Monday, March 20, 2006

The Real Reason Why There Are Too Few Cooks in the Kitchen

"Using your right hand, pick up a fork. Use the fork to beat two eggs in a small bowl until lightly mixed."

If Bonnie Slontnick's half-hearted prediction comes true, cookbook editors will soon replace the recipe instruction, "beat two eggs until lightly mixed," with this one.

Over the past two generations, cookbook editors like Slontick, have been "dumbing down" recipes with "simple instructions and lots of step-by-step illustrations." This is a response to a culinary illiteracy that grows with each succeeding generation.

The culprit is, according to a Washington Post article from today's Sacramento Bee ("Too Few Cooks in the Kitchen," by Candy Sagon), that no one is learning how to cook these days.

Mothers and home economics classes kept our nations culinary IQ at a high level for past generations. A lifetime of classes at Mom's culinary college with backing from the middle school home ec teacher, meant that students understood the subtle differences between terms like "simmer" and "braise."

Today, the top food manufacturers, like Kraft Foods and Pillsbury, avoid these terms because no one understands them.

Who's to blame? Working moms, says a Betty Crocker survey and culinary educators like Richard Ruben. Chef-instructor Ruben was named the 2003 “Cooking Teacher of the Year” by the International Association of Culinary Professionals.

People are singing up for cooking classes at the Institute of Culinary Education in New York City because culinary knowledge was not passed to the next generation, said Ruben in the article.

I agree. Despite the ever growing number of cooking programs on the Food Network, Discovery Channel and PBS, we've created a generation or two of culinary illiterates.

But I'm not ready to completely blame the educational system. Yes, home ec, along with scores of shop classes have been diluted in the past 25 years. Home ec is now just part of a jumbled syllabus in what's called "family and consumer education."

I'm from a generation of boys who recall the countless shop safety lectures by teachers in faded blue lab coats. Although I don't see myself as "mechanically inclined," I don't wear loose clothing around power tools. And I know the difference between a rip saw and a crosscut saw.

I would've enjoyed leaning to cook in high school. But those were the days when girls took cooking and sewing classes and boys rebuild Chevy 357 engines in auto shop.

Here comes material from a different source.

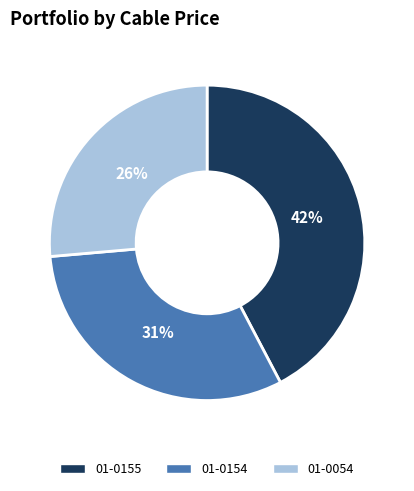

What is the smallest slice in the pie chart?

01-0054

I believe the problem lies with the family and our eating habits -- all driven by modern food technology. I can personally attest that it's more convenient to walk in the front door and pop frozen burritos into the microwave.

Few cook from scratch any longer. That includes homes, restaurants and the military services.

Why simmer pinto beans (“cook in a liquid that’s just hot enough that tiny buddles break the surface”) or braise a chuck roast (“to cook meat by searing in fat, then simmering in a covered dish in a small amount of moisture”) when frozen burritos heat up quickly without the mess.

Food shows are there primarily for entertainment value. Viewers love to watch Emeril "Bam" his way across the kitchen and talk to himself ("I said to myself, self!"). And have you ever noticed how many Food Network shows are sponsored by frozen convenience products?

The real reason for our culinary illiteracy? It because we don’t need to cook.